Father Dominic looked disapproving. Unlike me, Father Dominic tended always to think the best of people, at least until their subsequent behavior proved his assumption in their inherent goodness to be wrong. You would think that in the case of Paul Slater, he'd have already seen enough to form a solid basis for judgment on that guy's behalf, but apparently not.

"I am going to assume," Father D. said, "until we've seen something to prove otherwise, that Paul is here at the Mission Academy because he wants to learn. Not just the normal eleventh grade curriculum, either, Susannah, but what you and I might have to teach him as well. Let us hope that Paul regrets his past actions and truly wishes to make amends. I believe that Paul is here to make a fresh start rather like you did last year, if you'll recall. And it is our duty, as charitable human beings, to help him do just that. Until we learn otherwise, I believe we should give Paul the benefit of the doubt."

I thought this was the worst plan I had ever heard in my life. But the truth was, I didn't have any evidence that Paul was, in fact, here to cause trouble. Not yet, anyway.

"Now," Father D. said, closing Paul's file and leaning back in his chair, "I haven't seen you in a few weeks. How are you, Susannah? And how's Jesse?"

I felt my face heat up. Things were at a sorry pass when the mere mention of Jesse's name could cause me to blush, but there it was.

"Um," I said, hoping Father D. wouldn't notice my flaming cheeks. "Fine."

"Good," Father Dom said, pushing his glasses up on his nose and looking over at his bookshelf in a distracted manner. "There was a book he mentioned he wanted to borrow - Oh, yes, here it is." Father Dom placed a giant, leatherbound book - it had to have weighed ten pounds at least - in my arms. "Critical Theory Since Plato," he said with a smile. "Jesse ought to like that."

I didn't doubt it. Jesse liked some of the most boring books known to man. Possibly this was why he wasn't responding to me. I mean, not the way I wanted him to. Because I was not boring enough.

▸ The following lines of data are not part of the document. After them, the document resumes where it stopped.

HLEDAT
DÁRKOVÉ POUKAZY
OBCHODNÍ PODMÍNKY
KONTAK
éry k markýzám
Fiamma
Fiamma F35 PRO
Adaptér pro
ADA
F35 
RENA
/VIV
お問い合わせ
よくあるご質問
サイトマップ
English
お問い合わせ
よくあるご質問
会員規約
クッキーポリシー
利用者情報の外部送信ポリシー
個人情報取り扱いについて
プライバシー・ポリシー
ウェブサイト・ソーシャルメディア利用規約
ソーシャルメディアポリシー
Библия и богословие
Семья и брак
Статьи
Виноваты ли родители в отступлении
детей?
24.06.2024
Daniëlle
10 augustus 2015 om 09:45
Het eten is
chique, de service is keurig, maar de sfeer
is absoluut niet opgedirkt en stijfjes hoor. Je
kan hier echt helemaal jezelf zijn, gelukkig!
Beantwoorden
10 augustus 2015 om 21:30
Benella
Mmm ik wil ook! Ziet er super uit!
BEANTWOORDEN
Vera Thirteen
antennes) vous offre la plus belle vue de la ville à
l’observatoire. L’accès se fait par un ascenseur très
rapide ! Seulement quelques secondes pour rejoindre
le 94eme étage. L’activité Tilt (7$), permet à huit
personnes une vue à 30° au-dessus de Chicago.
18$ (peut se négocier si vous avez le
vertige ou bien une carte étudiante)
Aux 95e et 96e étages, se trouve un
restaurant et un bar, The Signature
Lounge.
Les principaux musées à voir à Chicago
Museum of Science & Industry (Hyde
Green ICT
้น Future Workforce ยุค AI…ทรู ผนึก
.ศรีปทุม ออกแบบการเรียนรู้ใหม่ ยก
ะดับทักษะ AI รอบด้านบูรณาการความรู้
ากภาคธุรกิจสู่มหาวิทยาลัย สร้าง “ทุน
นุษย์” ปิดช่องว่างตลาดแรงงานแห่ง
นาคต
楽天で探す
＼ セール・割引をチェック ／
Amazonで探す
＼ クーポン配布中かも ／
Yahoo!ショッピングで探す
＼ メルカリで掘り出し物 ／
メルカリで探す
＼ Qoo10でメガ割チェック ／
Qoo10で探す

"Very good," Father D. said distractedly. You could tell he had a lot on his mind. Visits from the archbishop always threw him into a tizzy, and this one, for the feast of Father Serra, whom several organizations had been trying unsuccessfully to have made a saint, was going to be a particularly huge pain in the butt, from what I could see.

"Let's just keep an eye on our young friend Mr. Slater," Father Dom went on, "and see how things go. He might very well settle down, Susannah, in a structured environment like the one we offer here at the academy."

I sniffed. I couldn't help it. Father D. really had no idea what he was up against.

"And if he doesn't?" I asked.

"Well," Father Dominic said. "We'll cross that bridge when we get to it. Now run along. You don't want to waste the whole of your lunch break in here with me."